Task to carry out: Beginning with the first line below, output every record verbatim and leave out the images.

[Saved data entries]
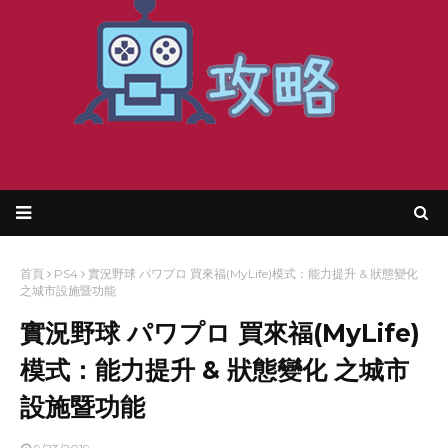
首頁
PS4
實況野球 パワプロ 買來福(MyLife)模式：能力提升 & 狀態變化
之城市設施暨功能
實況野球 パワプロ 買來福(MyLife)
模式：能力提升 & 狀態變化 之城市
設施暨功能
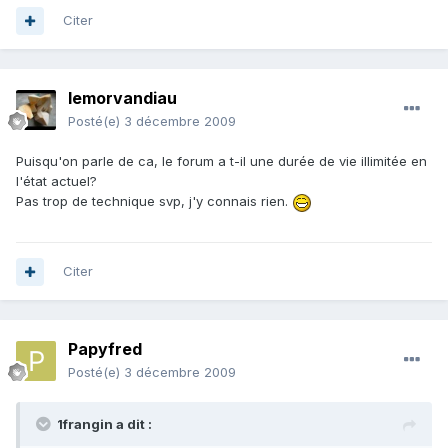
Citer
lemorvandiau
Posté(e)
3 décembre 2009
Puisqu'on parle de ca, le forum a t-il une durée de vie illimitée en
l'état actuel?
Pas trop de technique svp, j'y connais rien.
Citer
Papyfred
Posté(e)
3 décembre 2009
1frangin a dit :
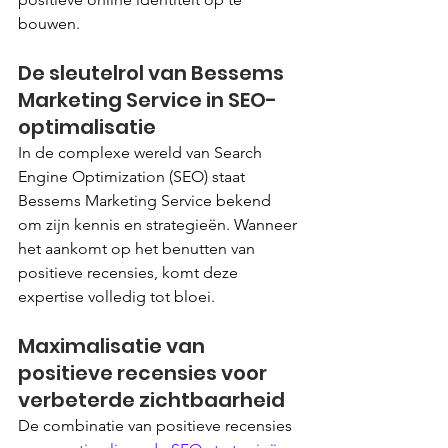
bouwen.
De sleutelrol van Bessems 
Marketing Service in SEO-
optimalisatie
In de complexe wereld van Search 
Engine Optimization (SEO) staat 
Bessems Marketing Service bekend 
om zijn kennis en strategieën. Wanneer 
het aankomt op het benutten van 
positieve recensies, komt deze 
expertise volledig tot bloei.
Maximalisatie van 
positieve recensies voor 
verbeterde zichtbaarheid
De combinatie van positieve recensies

Written solution:
首頁
PS4
實況野球 パワプロ 買來福(MyLife)模式：能力提升 & 狀態變化
之城市設施暨功能
實況野球 パワプロ 買來福(MyLife)
模式：能力提升 & 狀態變化 之城市
設施暨功能
Citer
lemorvandiau
Posté(e)
3 décembre 2009
Puisqu'on parle de ca, le forum a t-il une durée de vie illimitée en
l'état actuel?
Pas trop de technique svp, j'y connais rien.
Citer
Papyfred
Posté(e)
3 décembre 2009
1frangin a dit :
bouwen.
De sleutelrol van Bessems 
Marketing Service in SEO-
optimalisatie
In de complexe wereld van Search 
Engine Optimization (SEO) staat 
Bessems Marketing Service bekend 
om zijn kennis en strategieën. Wanneer 
het aankomt op het benutten van 
positieve recensies, komt deze 
expertise volledig tot bloei.
Maximalisatie van 
positieve recensies voor 
verbeterde zichtbaarheid
De combinatie van positieve recensies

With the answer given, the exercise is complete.